Por eso, el caso Sogecable escenifica el punto culminante de la crisis que desde hace años mantiene postrada, casi en estado agónico, a la Justicia española, el exponente de un poder judicial fuerte con los débiles y débil con los fuertes, la confirmación de que los poderosos exigen y obtienen un tratamiento especial. Sabíamos que eso era cierto, pero nunca la evidencia había sido más obscena.
Es, al mismo tiempo, una crisis en la que participan activamente los medios de comunicación y los partidos políticos, divididos todos, como un exacto trasunto de la sociedad española, en las dos Españas, las famosas e irreconciliables dos Españas.

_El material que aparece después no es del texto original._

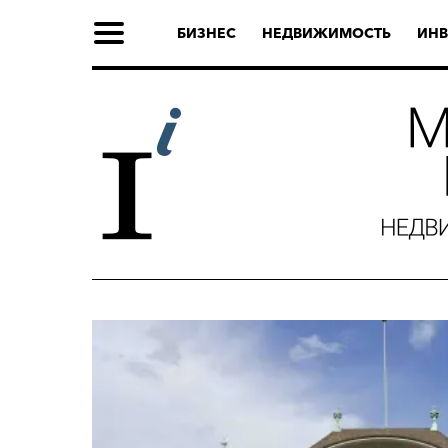
БИЗНЕС
НЕДВИЖИМОСТЬ
ИНВ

Sólo que aquí los papeles están cambiados. La España que hace dos décadas se decía progresista y avanzada, amante de una Justicia igual para todos y de toda una serie de valores que caracterizaban a la izquierda, se ha transmutado en la España retrógrada defensora a capa y espada de los privilegios de ese nuevo señor cuasi feudal que es Polanco.